New Forest Snake Catcher
Published Countryman magazine June 2011
The old man had a huge forked beard and wore a large hat with an upturned brim. In one hand was a tall pronged stick and dangling from the other were some kind of metal traps. The shabby attire included a substantial long jacket and leg gaiters. I was later to discover that he’d been dead for over half a century when my dad bought the framed postcard of him from our local second-hand shop in the 1950s. ‘He must have been a rat catcher,’ said father that day, and showed me the artist’s signature in the bottom right hand corner. Brusher Mills it said.
Three decades later I was passing through Brockenhurst in the New Forest, where ponies wandered leisurely across the road, thatched cottages basked in the sun, and a villager cycled through an ancient ford. I stopped to photograph its delights and, realising it was lunchtime, decided to eat at the nearby pub. Barely had I got through the door than I was mesmerised by sketches and paintings that lined the walls. In a variety of styles and sizes they all had a common theme; ‘our’ rat catcher. According to the landlord, Brusher Mills was not an artist or a rat catcher: he caught snakes and had been a regular in this pub which was originally named The Railway Inn. In honour of Brusher, after his death, it was renamed The Snake Catcher.
On March 19th 1840 Harry ‘Brusher’ Mills (baptised Henry) was born to Thomas and Ann (née Stote) Mills at Silver Street in the village of Emery Down near Lyndhurst. Both were of Hampshire stock, Thomas having entered the world at Mottisfont, which is famous for its glorious Abbey (National Trust).
Ultimately Brusher took up residence in a charcoal burner’s hut near Sporelake Lawn in the New Forest. His humble shelter was constructed of wooden branches, in a simple conicular shape, and sealed from the elements with turf and heather. His only comfort was a bed of dry bracken and his few possessions included an old blackened home-made spoon and a tin in which he brewed tea from water boiled on an open fire. It was here that he loved to entertain and enthral guests with stories, while drinking a tin of tea laced with whiskey.

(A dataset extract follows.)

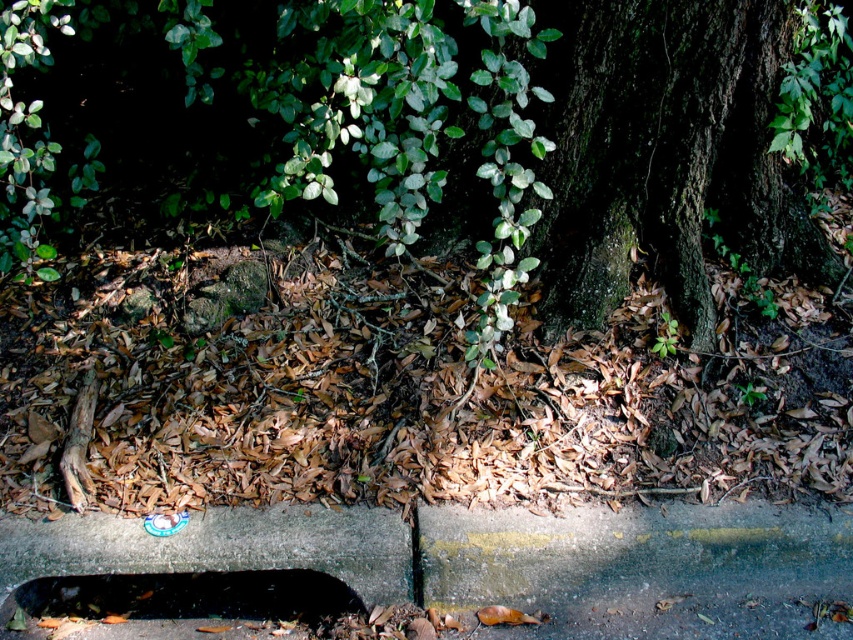
You are a gardener trying to plant a new flower in the dark gray concrete hole at lower center. However, you notice the green rough bark tree trunk at center is in the way. Can you still access the hole easily?

The green rough bark tree trunk at center is positioned over the dark gray concrete hole at lower center, so it might block access to the hole. You may need to move the tree trunk or work around it to plant the flower.

You are a gardener who wants to plant a new bush between the green rough bark tree trunk at center and the dark gray concrete hole at lower center. Based on their positions, which object should you start near to ensure the bush is placed between them?

Since the green rough bark tree trunk at center is positioned on the right side of the dark gray concrete hole at lower center, you should start near the dark gray concrete hole at lower center to plant the bush between them.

Had he completed the full term of two decades in the hut this would have given him traditional Squatters’ Rights. Unfortunately he was evicted a few months before his claim could be established, although it is felt that the eviction probably occurred because of a genuine concern by the authorities for his welfare.

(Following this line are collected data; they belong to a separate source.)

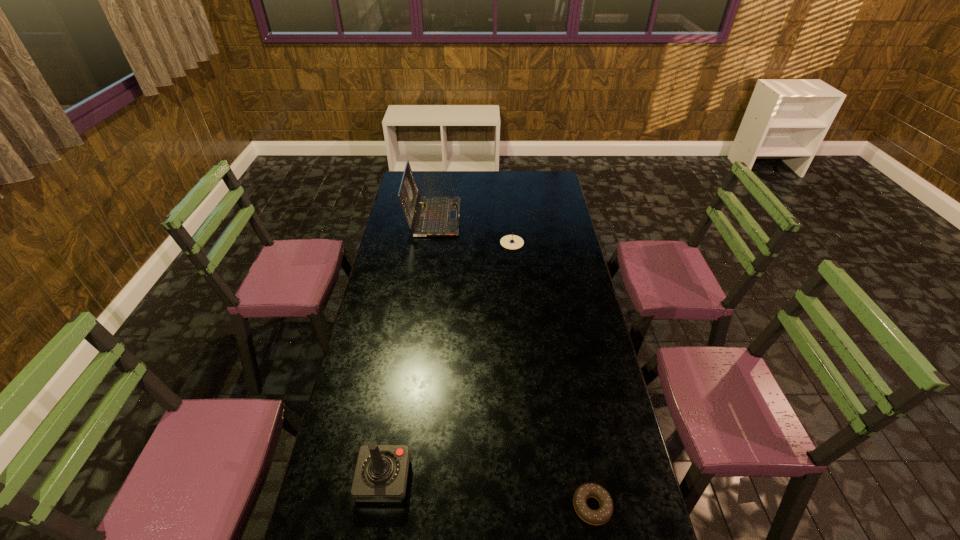
This screenshot has width=960, height=540. In order to click on free space that is in between the shortest object and the joystick in this screenshot , I will do `click(488, 493)`.

The height and width of the screenshot is (540, 960). What are the coordinates of `vacant region between the doughnut and the third tallest object` in the screenshot? It's located at (552, 375).

Find the location of a particular element. This screenshot has height=540, width=960. unoccupied area between the third tallest object and the doughnut is located at coordinates (552, 375).

At what (x,y) coordinates should I click in order to perform the action: click on unoccupied position between the third tallest object and the rightmost object. Please return your answer as a coordinate pair (x, y). The height and width of the screenshot is (540, 960). Looking at the image, I should click on (552, 375).

This screenshot has width=960, height=540. I want to click on empty location between the rightmost object and the second shortest object, so 552,375.

Find the location of `blank region between the joystick and the laptop computer`. blank region between the joystick and the laptop computer is located at coordinates (409, 348).

Select which object appears as the third closest to the second shortest object. Please provide its 2D coordinates. Your answer should be formatted as a tuple, i.e. [(x, y)], where the tuple contains the x and y coordinates of a point satisfying the conditions above.

[(600, 516)]

Locate which object ranks third in proximity to the compass. Please provide its 2D coordinates. Your answer should be formatted as a tuple, i.e. [(x, y)], where the tuple contains the x and y coordinates of a point satisfying the conditions above.

[(600, 516)]

Where is `vacant space that satisfies the following two spatial constraints: 1. on the screen of the laptop computer; 2. on the right side of the third tallest object`? The height and width of the screenshot is (540, 960). vacant space that satisfies the following two spatial constraints: 1. on the screen of the laptop computer; 2. on the right side of the third tallest object is located at coordinates (430, 242).

You are a GUI agent. You are given a task and a screenshot of the screen. Output one action in this format:
    pyautogui.click(x=<x>, y=<y>)
    Task: Click on the vacant space that satisfies the following two spatial constraints: 1. on the screen of the shortest object; 2. on the left side of the laptop computer
    The width and height of the screenshot is (960, 540).
    Given the screenshot: What is the action you would take?
    pyautogui.click(x=395, y=507)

It is uncertain why he was nicknamed Brusher but the main reason was likely to be through his love of watching cricket at Balmer Lawn, where he would sweep the pitch between innings. Otherwise he was often seen brushing aside leaves and other camouflage that hid snakes.
Brusher Mills caught snakes for around eighteen years boasting that he had captured around 30,000 grass snakes and 4,000 adders. Clearly, since adders had poisonous venom, he took more care in handling them. Even so, he was bitten by them many times but would cut and bleed the bite to relieve him of the poison and apply a cream he made specifically for adder bites. This was in addition to his cure for rheumatism, through an unsavoury concoction of clarified dripping from a baked adder, which was rubbed on the affected part of the body.

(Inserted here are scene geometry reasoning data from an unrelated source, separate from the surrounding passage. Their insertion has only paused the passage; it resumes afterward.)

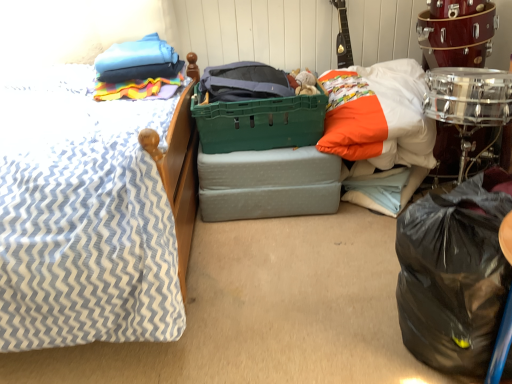
Question: Is the surface of white cotton pillow at upper right, marked as the first pillow in a right-to-left arrangement, in direct contact with black plastic bag at lower right?

Choices:
 (A) no
 (B) yes

Answer: (A)

Question: Is white cotton pillow at upper right, marked as the first pillow in a right-to-left arrangement, facing towards black plastic bag at lower right?

Choices:
 (A) yes
 (B) no

Answer: (A)

Question: Can you confirm if white cotton pillow at upper right, which appears as the second pillow when viewed from the left, is positioned to the left of black plastic bag at lower right?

His eccentricity drew visitors to his bosom. As well as his stories there was his fearless handling of reptiles which set him apart from the herd and gave him strength of character. These attributes, along with his service of clearing the area of snakes, ensured popularity with the locals. Further afield, the London Zoo must have welcomed his services, as he often sent snakes to them for feeding to birds of prey. Another of his occupations was the fashioning of walking sticks from a ready supply of wood. These he sold at the many fairs he attended.
He was a regular visitor to the Railway Inn where he particularly enjoyed a noggin or two of rum. There is a tale about how, on occasions when the number of people at the bar obstructed him from being served, he would toss a snake into their midst. This guaranteed the undivided attention of the bartender as everyone raced for the door in a blind panic.
It was in this favourite watering hole that he was last seen alive on July 1st 1905. The story goes that he disappeared during a meal of bread and pickle and was found dead in an outhouse a short time later by a concerned customer. The funeral was attended by a handful of people, including his sister and nephew, William Perkins the landlord of the Railway Inn, and P C Hebridge who made all the arrangements for the funeral.
I was determined to visit the grave of the snake catcher, whose likeness had graced the wall of my family’s home for so long. To that end I set off for the churchyard of St Nicholas and found Brusher’s last resting place, marked by an attractive white marble headstone with his image in relief, paid for by local people.
The day was scorching hot and I sat on a convenient seat under the shade of a tree where I ruminated on his life and adventures and wished I could have met Harry Brusher Mills. Suddenly I felt a searing pain in my ankle. For a moment I panicked in case it was an adder, but instead – doing its worst – was a horsefly to which I reacted badly. I wondered what kind of potion Brusher might have given me.
I still have the scar to remind me of that day in Brockenhurst, but my memory isn’t so much of a swollen and inflamed foot as the satisfaction I got from finally, and accidentally, discovering the history of a snake catcher extraordinaire.